Seminar @ Cornell Tech: Saurabh Kadekodi
Designing Exascale Distributed Systems
Fundamental physical limitations have slowed down hardware scaling, thus ending the “free” scaling benefits of processing power and storage capacity. At the same time, data is growing at an unprecedented rate. This data juggernaut is highly disruptive. It morphs benign assumptions into critical bottlenecks, and forces radical system (re-)designs. My work replaces design decisions of distributed systems that are disrupted by scale with new, data-driven solutions that are efficient, scalable, nimble, and robust. As an example, I will describe disk-adaptive redundancy (DARE): a novel redesign of data reliability in exascale storage clusters driven by insights gleaned from studying over 5.3 million disks from production environments of Google, NetApp and Backblaze.
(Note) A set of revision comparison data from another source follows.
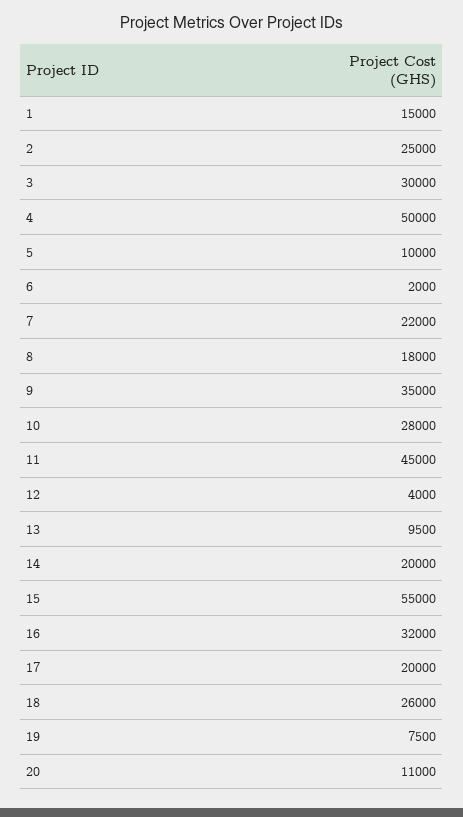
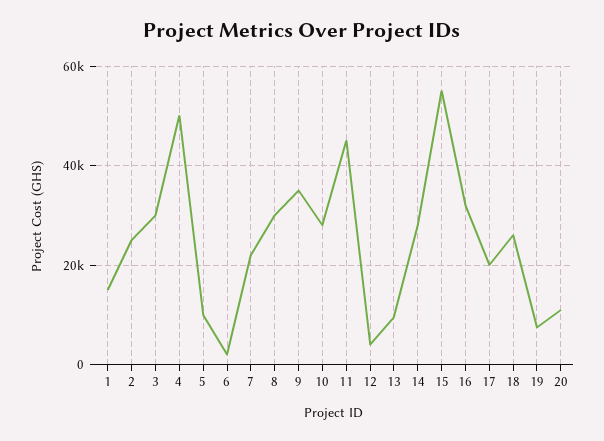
  {
    "1": 15000,
    "2": 25000,
    "3": 30000,
    "4": 50000,
    "5": 10000,
    "6": 2000,
    "7": 22000,
-   "8": 18000,
+   "8": 30000,
    "9": 35000,
    "10": 28000,
    "11": 45000,
    "12": 4000,
    "13": 9500,
-   "14": 20000,
+   "14": 28000,
    "15": 55000,
    "16": 32000,
    "17": 20000,
    "18": 26000,
    "19": 7500,
    "20": 11000
  }

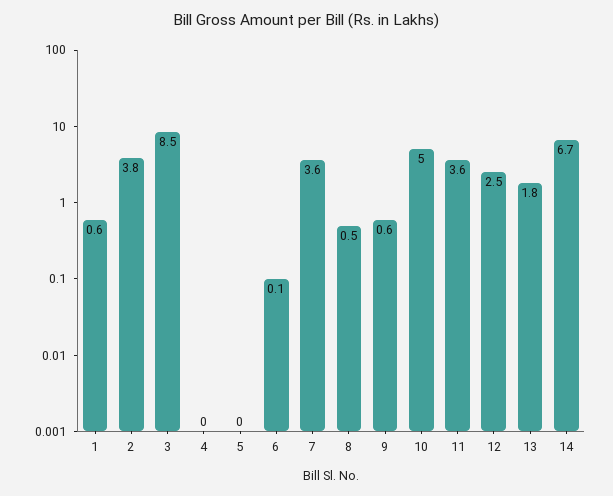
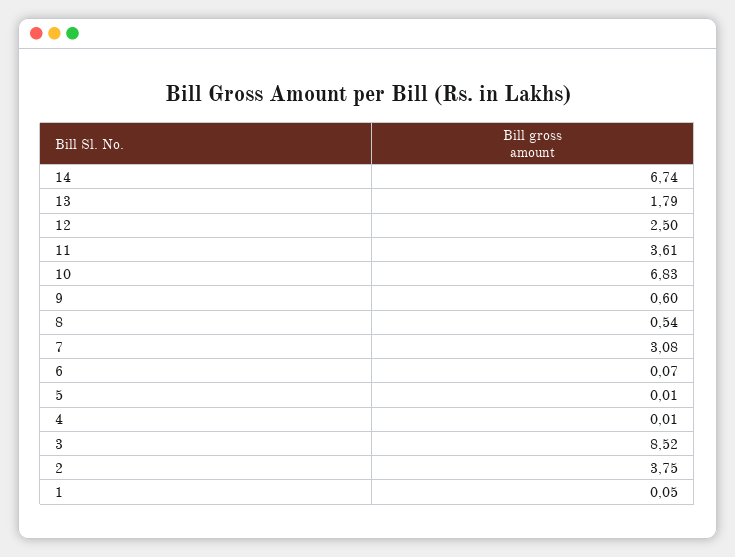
  {
-   "1": 0.6,
+   "1": 0.05,
    "2": 3.75,
    "3": 8.52,
    "4": 0.01,
    "5": 0.01,
    "6": 0.07,
-   "7": 3.6,
+   "7": 3.08,
    "8": 0.54,
    "9": 0.6,
-   "10": 5,
+   "10": 6.83,
    "11": 3.61,
    "12": 2.5,
    "13": 1.79,
    "14": 6.74
  }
I will also describe three new DARE systems that reduce conservative over-protection of data by up to 20% amounting to millions of dollars of cost savings along with a significant carbon footprint reduction, while always meeting desired data reliability targets. Additionally, I will briefly describe some past and current research efforts to improve the availability and performance of local and distributed storage systems including new erasure codes that reduce observed unavailability events at Google by up to 33%, and a novel aging framework that can systematically age local file systems to look over 20 years old in less than 6 hours. Finally, I will touch upon the open challenges in designing exascale distributed systems and highlight promising future directions.
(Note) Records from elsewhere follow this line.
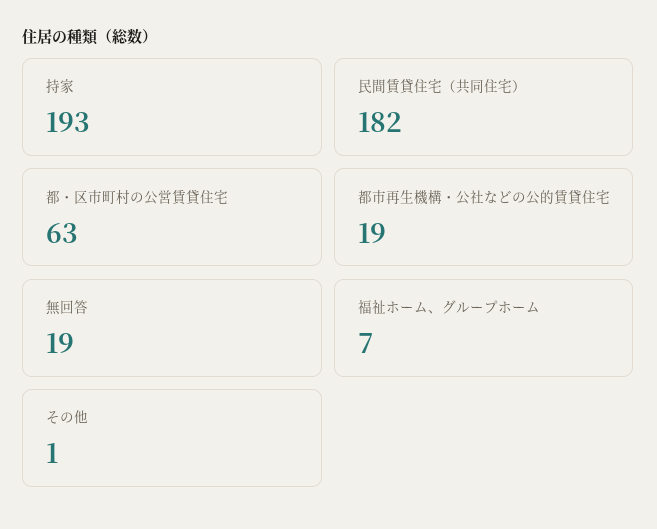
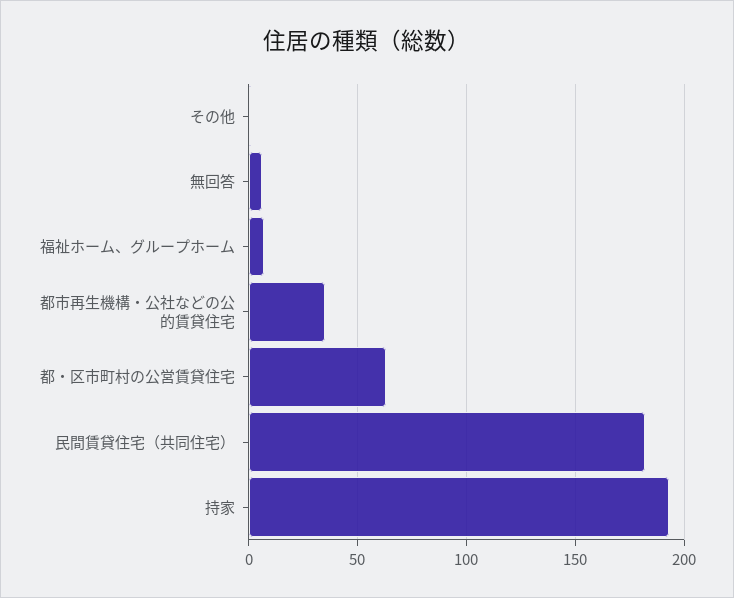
  {
    "持家": 193,
    "民間賃貸住宅（共同住宅）": 182,
    "都・区市町村の公営賃貸住宅": 63,
-   "都市再生機構・公社などの公的賃貸住宅": 19,
+   "都市再生機構・公社などの公的賃貸住宅": 35,
-   "無回答": 19,
+   "無回答": 5,
    "福祉ホーム、グループホーム": 7,
    "その他": 1
  }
Saurabh Kadekodi obtained his PhD in the Computer Science Department at Carnegie Mellon University (CMU) in 2020 as part of the Parallel Data Laboratory (PDL) under the guidance of Prof. Gregory Ganger and Prof. Rashmi Vinayak. After graduation Saurabh joined Google as a Visiting Faculty Researcher, and is currently a Research Scientist in the Storage Analytics team. Saurabh is broadly interested in designing distributed systems with special focus on the performance and reliability of storage systems. At Google, Saurabh is working towards implementing his PhD thesis on disk-adaptive redundancy and other exciting research ideas in some of the largest systems in the world.